Pero el desarrollo de El prestigio consiste precisamente en contradecir ese punto de partida. Porque, como ha ocurrido en tantas ocasiones en la producción inmaterial, una cosa es producir algo nuevo y otra distinta recoger los beneficios; quien pone en marcha las innovaciones y quien finalmente las vende no suelen ser la misma persona. Y el mago encarnado por Hugh Jackman es buen exponente del capitalista contemporáneo, que carece del talento preciso pero que sabe ejecutar lucidamente la magia ajena; que sabe cómo convertir un truco en un gran show. Quizá Nolan nos quiera contar que esa sería la lucha de clases moderna: privados de los medios que les permitirían entrar en las redes globales del espectáculo, el destino de los menos favorecidos, como nos dice entre sollozos la secretaria encarnada por Melanie Griffith en Armas de mujer, es producir ideas que otros rentabilizan.
La dedicación absoluta
La segunda referencia al presente la aporta un mago chino que realiza ante los ojos asombrados de los jóvenes aprendices un truco imposible. Es el personaje interpretado por Bale el que cae en la cuenta de que el truco sólo se puede realizar gracias a la entrega absoluta del viejo, capaz de fingir tan sinceramente fuera de escena como sobre ella. A ambos se les hace evidente entonces que sólo quien supedita la existencia a su oficio puede conseguir la clase de éxito que están buscando: que no hay vida privada fuera de la dedicación íntegra. En principio, Bale, el pobre, es el más dado a esa clase de sacrificios. Todas sus posibilidades de ascender en la escala social, de ser alguien y, al mismo tiempo, de salir de la miseria, pasan por triunfar en aquello que sabe hacer. De modo que no extraño que, en algunos pasajes de El prestigio, volvamos a oír una serie de recriminaciones habituales en innumerables producciones televisivas y en el último cine hollywoodiense para masas, (desde Click hasta El diablo viste de Prada) acerca del olvido de la familia por parte de un padre inmerso en un trabajo absorbente. Algo que resultaría todavía más frecuente en el arte, terreno abonado para la obsesión. Así que ambos, pero más aún el mago rico, serán capaces de relegar una privacidad que, ya no es, contradiciendo a Douglas Sirk, una simple imitación de la vida, sino un estorbo que retrasa las posibilidades de la vida verdadera, esa que se acontece encima de los escenarios.

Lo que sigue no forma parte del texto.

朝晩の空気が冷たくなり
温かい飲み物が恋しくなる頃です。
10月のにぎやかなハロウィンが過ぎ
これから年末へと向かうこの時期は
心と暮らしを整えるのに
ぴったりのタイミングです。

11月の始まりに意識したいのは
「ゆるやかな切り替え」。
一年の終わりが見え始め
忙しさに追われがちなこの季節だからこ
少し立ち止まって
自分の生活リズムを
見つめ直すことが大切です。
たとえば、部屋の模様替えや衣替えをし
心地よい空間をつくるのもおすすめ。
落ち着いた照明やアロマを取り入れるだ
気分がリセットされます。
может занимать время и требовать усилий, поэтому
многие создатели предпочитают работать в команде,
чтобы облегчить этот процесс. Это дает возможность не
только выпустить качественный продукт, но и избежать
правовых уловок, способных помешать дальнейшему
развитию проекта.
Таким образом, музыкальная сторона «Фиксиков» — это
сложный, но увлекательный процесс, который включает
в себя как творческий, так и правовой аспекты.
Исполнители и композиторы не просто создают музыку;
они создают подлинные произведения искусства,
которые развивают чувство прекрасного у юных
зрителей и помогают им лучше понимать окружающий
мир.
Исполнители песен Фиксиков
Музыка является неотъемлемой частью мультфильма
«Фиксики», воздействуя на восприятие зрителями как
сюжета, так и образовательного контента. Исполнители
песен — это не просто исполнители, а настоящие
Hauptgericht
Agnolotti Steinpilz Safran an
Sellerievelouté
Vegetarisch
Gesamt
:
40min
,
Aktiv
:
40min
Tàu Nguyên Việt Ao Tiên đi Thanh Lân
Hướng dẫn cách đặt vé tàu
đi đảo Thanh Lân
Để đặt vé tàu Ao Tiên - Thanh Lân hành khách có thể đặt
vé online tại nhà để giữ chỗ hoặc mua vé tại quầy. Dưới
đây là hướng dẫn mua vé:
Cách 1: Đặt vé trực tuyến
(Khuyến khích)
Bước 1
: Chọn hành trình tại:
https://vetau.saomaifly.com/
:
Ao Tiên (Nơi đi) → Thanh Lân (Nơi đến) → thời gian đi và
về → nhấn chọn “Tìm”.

Los límites de la obsesión
Ahora bien, habrían de delimitarse los límites de la obsesión, de aquello para lo que viven ambos magos. Y curiosamente, ninguno de los protagonistas de El Prestigio parece darle demasiadas vueltas a cómo llevar a cabo mejores trucos, a cómo perfeccionar su manejo del ilusionismo, a como llegar a la excelencia que se plantearon como meta. Más bien, lo que alimenta su obsesión es ver el rostro del competidor recortándose en su espejo. Y es que nuestros magos actúan para su contrincante y es cuando adivinan sus trucos y le hacen fracasar (en escena, en el amor, en la vida privada) que son plenamente felices. No es difícil, pues, adivinar en su enfrentamiento sin tregua alguna de las características del mercado posmoderno, en el que lo significativo no es triunfar sino quedar por encima, donde lo sustancial no es presentar un buen balance sino mejorar las cifras de los competidores. Las rivalidades contemporáneas han alcanzado lo institucional hasta tal punto que buena parte de nuestra vida pública está tejida de esos odios corporativos entre medios de comunicación, partidos políticos, empresas informáticas, de refrescos, etc. Y lo peculiar de este largometraje es hasta qué punto reproduce en lo real lo que el relato nos cuenta: que películas como El ilusionista y El prestigio, de similar temática, coincidan en la cartelera, tiene mucho que ver con las estrategias competitivas de las empresas que las produjeron. Por eso, nadie que conozca por dentro esas actitudes puede dejar de mirar con una sonrisa las artimañas y el juego sucio, pero también la desesperación en la derrota, de estos dos magos condenados a enfrentarse sin que ninguno de ellos pueda obtener el triunfo definitivo; donde la única victoria real es ser capaz de abandonar la competición.